◆ **EXERCISE INSTRUCTIONS**
What is needed is an exact copy of the line that contains "358 469 376" and of all later lines to the end of the records below, with no other lines.

[Opening EXERCISE MATERIAL section]

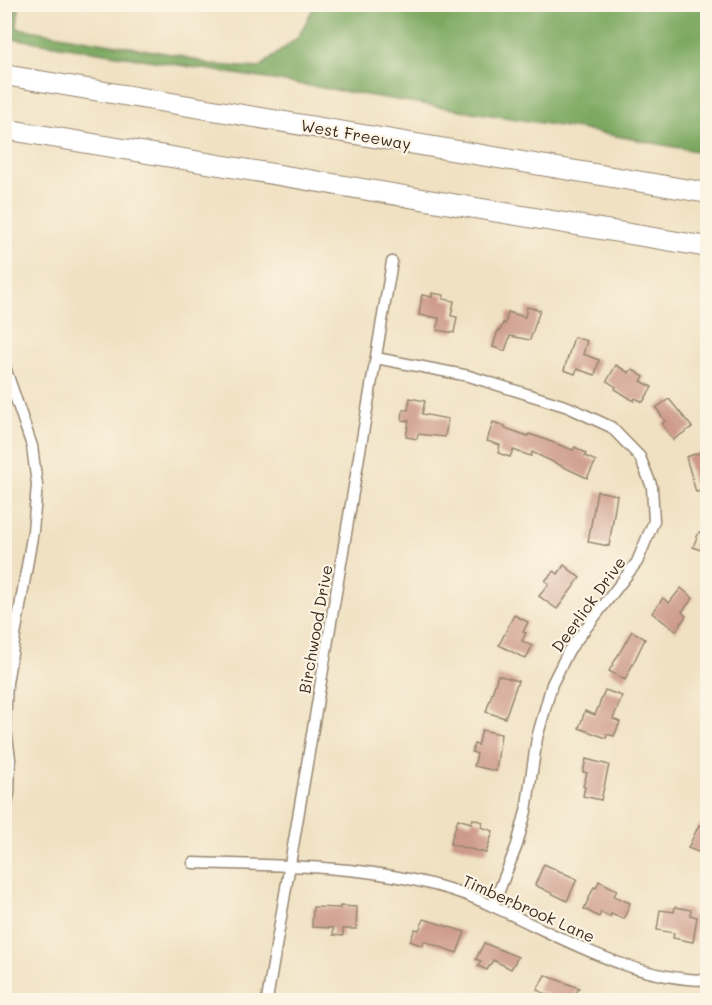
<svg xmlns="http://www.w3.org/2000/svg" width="712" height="1005" font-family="Mali,sans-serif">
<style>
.forest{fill:#7ba861;stroke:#5b6940;stroke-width:1.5}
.building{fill:#cd9a8a}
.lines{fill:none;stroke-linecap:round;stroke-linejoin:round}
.street-casing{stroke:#968670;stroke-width:13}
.highway-casing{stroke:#968670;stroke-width:22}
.street{stroke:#fff;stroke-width:10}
.highway{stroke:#fff;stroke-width:20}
.labels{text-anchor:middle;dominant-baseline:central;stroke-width:4.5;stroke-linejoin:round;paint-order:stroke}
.street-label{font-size:16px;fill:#3b2a1e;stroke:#fcf5e5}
</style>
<rect width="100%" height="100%" fill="#fcf5e5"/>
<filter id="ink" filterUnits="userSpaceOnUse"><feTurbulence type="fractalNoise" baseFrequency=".0167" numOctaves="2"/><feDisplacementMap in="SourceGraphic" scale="12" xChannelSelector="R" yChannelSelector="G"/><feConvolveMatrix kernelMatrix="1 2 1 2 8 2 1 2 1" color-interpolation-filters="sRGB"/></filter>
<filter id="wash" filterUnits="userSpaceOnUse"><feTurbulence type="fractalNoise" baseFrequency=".008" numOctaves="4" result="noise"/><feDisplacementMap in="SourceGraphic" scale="24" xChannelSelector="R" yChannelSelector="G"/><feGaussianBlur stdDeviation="1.35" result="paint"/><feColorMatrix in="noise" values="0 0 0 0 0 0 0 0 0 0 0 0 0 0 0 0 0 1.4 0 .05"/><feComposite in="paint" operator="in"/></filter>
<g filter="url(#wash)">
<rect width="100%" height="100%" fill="#f0e1c2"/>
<path class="forest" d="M4 5H19L17 28 177 55 213 65 259 68 298 37 315 5H707V153L579 129 5 37Z"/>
<g id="blocks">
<g class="building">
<path d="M432 293 444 295 443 299 454 301 451 316 457 317 454 333 437 330 439 318 419 315 422 295 432 297Z"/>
<path d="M527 307 540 310 530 340 510 336 505 351 493 347 498 330 500 331 503 323 505 324 508 312 525 317Z"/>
<path d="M574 337 587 341 583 354 599 360 595 375 577 369 575 374 564 370Z"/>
<path d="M616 365 629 373 632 369 644 377 641 381 652 387 643 402 635 398 634 401 615 389 616 387 607 381Z"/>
<path d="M410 398 425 401 422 414 448 419 445 437 418 434 417 439 406 437 409 421 402 420 403 410H408Z"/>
<path d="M669 399 692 427 673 440 662 424 665 421 656 408Z"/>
<path d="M493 422 505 426V428L528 436 529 434 541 438 573 450 575 447 586 453 585 456 596 461 587 478 532 452 531 456 513 450 510 457 498 453 500 445 487 441Z"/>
<path d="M702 452 705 464 708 463V489L696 492 686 457Z"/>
<path d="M597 491 617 495 609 546 588 542Z"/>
<path d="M699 532 708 536V553L693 547Z"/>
<path d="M564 565 580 578 557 609 539 596 549 584 545 581 554 571 558 574Z"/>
<path d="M681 588 693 598 682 612 686 616 676 631 652 613 663 598 669 603Z"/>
<path d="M514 615 528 622 523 632 526 633 522 641 532 646 526 659 499 645Z"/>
<path d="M632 631 645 639 625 680 609 671Z"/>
<path d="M498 675 518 681 505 718 486 712Z"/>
<path d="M605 690 622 696 613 719 620 722 614 736 607 734 606 738 579 728 585 711 595 715Z"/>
<path d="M482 730 501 734 496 771 474 766 477 754 472 752 474 744 478 745Z"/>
<path d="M586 759 609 765 601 800 583 796 585 787 583 786 587 773 583 772Z"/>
<path d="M458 819 471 823 473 819 483 822 481 827 493 831 486 853 450 844Z"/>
<path d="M699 825 708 829V856L688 848Z"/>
<path d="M544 864 577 879 567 901 535 885Z"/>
<path d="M599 881 617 890 614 896 630 903 624 919 611 914 610 917 601 912 599 917 584 909 594 887 596 888Z"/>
<path d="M340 906 357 907 356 929H343V936L333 935V928L312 927 313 907 340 908Z"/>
<path d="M675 907 691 910 690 915 697 917 693 942 673 938 674 933 657 930 660 910 674 912Z"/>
<path d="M424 919 465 932 457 953 424 941 423 946 410 941 415 929 419 930Z"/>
<path d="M484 943 518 957 511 969 493 960 487 970 478 966 481 961 476 959Z"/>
<path d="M545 975 579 988 572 1000H559L537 990Z"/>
</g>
</g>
</g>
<g filter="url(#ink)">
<use href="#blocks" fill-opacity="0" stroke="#968670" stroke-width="1.5"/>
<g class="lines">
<g class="street-casing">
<g id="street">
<path d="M376 358 469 376 568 407 611 427 640 457 652 487 654 521 637 562 569 650 552 684 537 738 526 811 517 845 493 906"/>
<path d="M4 364 32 446 37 485 33 531 7 683 5 722 10 759 9 793 4 822"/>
<path d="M193 863C284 866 377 864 464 894 481 900 498 909 514 916 575 945 639 980 708 980"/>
<path d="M267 1000 392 262"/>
</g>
</g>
<g class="highway-casing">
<g id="highway">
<path d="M4 75 708 193"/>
<path d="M4 129 708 247"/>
</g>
</g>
<use href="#street" class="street"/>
<use href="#highway" class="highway"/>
</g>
</g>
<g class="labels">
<g class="street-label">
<text transform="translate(356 134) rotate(10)">West Freeway</text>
<text transform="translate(588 604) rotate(-54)">Deerlick Drive</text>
<text transform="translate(315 629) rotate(-80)">Birchwood Drive</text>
<text transform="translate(529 908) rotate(24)">Timberbrook Lane</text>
</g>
</g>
<rect width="712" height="1005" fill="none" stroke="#fcf5e5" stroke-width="24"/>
</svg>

[Closing EXERCISE MATERIAL section]

◆ **SOLUTION**
<path d="M376 358 469 376 568 407 611 427 640 457 652 487 654 521 637 562 569 650 552 684 537 738 526 811 517 845 493 906"/>
<path d="M4 364 32 446 37 485 33 531 7 683 5 722 10 759 9 793 4 822"/>
<path d="M193 863C284 866 377 864 464 894 481 900 498 909 514 916 575 945 639 980 708 980"/>
<path d="M267 1000 392 262"/>
</g>
</g>
<g class="highway-casing">
<g id="highway">
<path d="M4 75 708 193"/>
<path d="M4 129 708 247"/>
</g>
</g>
<use href="#street" class="street"/>
<use href="#highway" class="highway"/>
</g>
</g>
<g class="labels">
<g class="street-label">
<text transform="translate(356 134) rotate(10)">West Freeway</text>
<text transform="translate(588 604) rotate(-54)">Deerlick Drive</text>
<text transform="translate(315 629) rotate(-80)">Birchwood Drive</text>
<text transform="translate(529 908) rotate(24)">Timberbrook Lane</text>
</g>
</g>
<rect width="712" height="1005" fill="none" stroke="#fcf5e5" stroke-width="24"/>
</svg>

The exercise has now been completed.